Elected to the Party National Assembly, he was a member of the committee in charge of writing the party bylaws. In 2009 he was elected the Deputy Chairperson of the Democratic Party, along with Marina Sereni, an office he covered until 2013.

On 25 September 2012, he announced he would be supporting Matteo Renzi in his bid to become the leader of the party.

In 2013 he was elected an MP at the Chamber of Deputies. In 2014, when Matteo Renzi became Prime Minister, Scalfarotto was appointed Deputy Minister for Constitutional Reforms. In 2016 he moved to the Ministry of Economic Development where, again as a Deputy Minister, he was given a portfolio of responsibility including International Trade and Investment Attraction. In this capacity, also after Paolo Gentiloni took over the PM position from Matteo Renzi, he represented Italy at all major International Fora, including the EU Trade Council, G7, G20, OECD and the WTO.

In September 2019, with the creation of the new Government led by Giuseppe Conte, Scalfarotto is made a Deputy Minister at the Ministry of Foreign Affairs, in charge of Trade Policies and bilateral relations with European (EU and non-EU) Countries.

In 2019 Scalfarotto left the Democratic Party to join Italia Viva, the new political movement created by former PM Matteo Renzi and in 2020 he was a candidate to the 2020 Apulian regional election competing against the two candidates from the major political coalitions. He collected 1.60% of the total vote.

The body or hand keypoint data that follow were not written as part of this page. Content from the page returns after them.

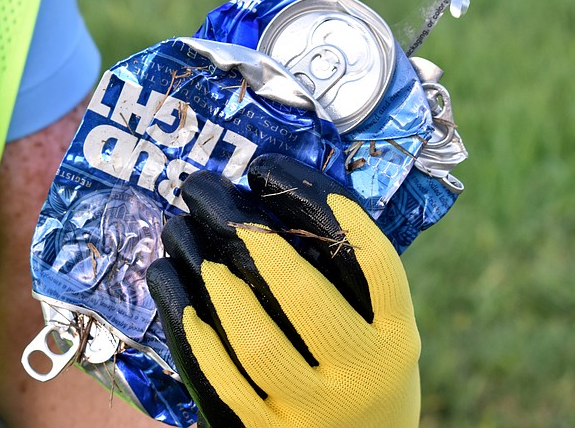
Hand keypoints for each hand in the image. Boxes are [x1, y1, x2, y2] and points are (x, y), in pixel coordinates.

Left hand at [146, 154, 420, 426]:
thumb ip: (349, 282)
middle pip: (303, 293)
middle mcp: (361, 374)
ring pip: (255, 340)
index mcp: (398, 338)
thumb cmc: (365, 376)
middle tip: (209, 195)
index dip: (319, 204)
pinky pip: (222, 380)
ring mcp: (313, 410)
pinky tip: (176, 293)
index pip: (368, 259)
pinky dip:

On January 13, 2021, Italia Viva withdrew its confidence in the Government and Scalfarotto, together with the two Ministers from the Party, Teresa Bellanova and Elena Bonetti, resigned from his post. The resignation of the three officials led to the collapse of the Cabinet and to the subsequent creation of a new Government led by former ECB President Mario Draghi where Scalfarotto was appointed a Deputy Minister at the Minister of Interior.

== Personal life ==
On May 20, 2017, in Milan, at the Palazzo Reale, Scalfarotto – the first member of an Italian government - entered into a civil union with his partner Federico Lazzarovich.